(GIVEN RECORDS begins)
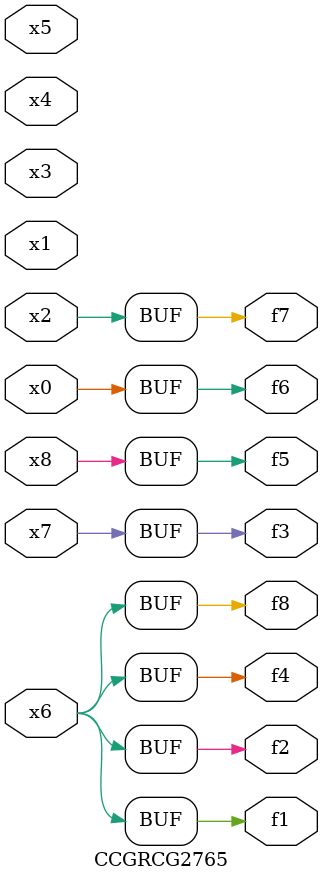
<source format=v>
module CCGRCG2765(
	input x0, x1, x2, x3, x4, x5, x6, x7, x8,
	output f1, f2, f3, f4, f5, f6, f7, f8
);
	assign f1 = x6;
	assign f2 = x6;
	assign f3 = x7;
	assign f4 = x6;
	assign f5 = x8;
	assign f6 = x0;
	assign f7 = x2;
	assign f8 = x6;
endmodule

</source>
(GIVEN RECORDS ends)
Return the data word for word without its pictures.

<source format=v>
module CCGRCG2765(
	input x0, x1, x2, x3, x4, x5, x6, x7, x8,
	output f1, f2, f3, f4, f5, f6, f7, f8
);
	assign f1 = x6;
	assign f2 = x6;
	assign f3 = x7;
	assign f4 = x6;
	assign f5 = x8;
	assign f6 = x0;
	assign f7 = x2;
	assign f8 = x6;
endmodule

</source>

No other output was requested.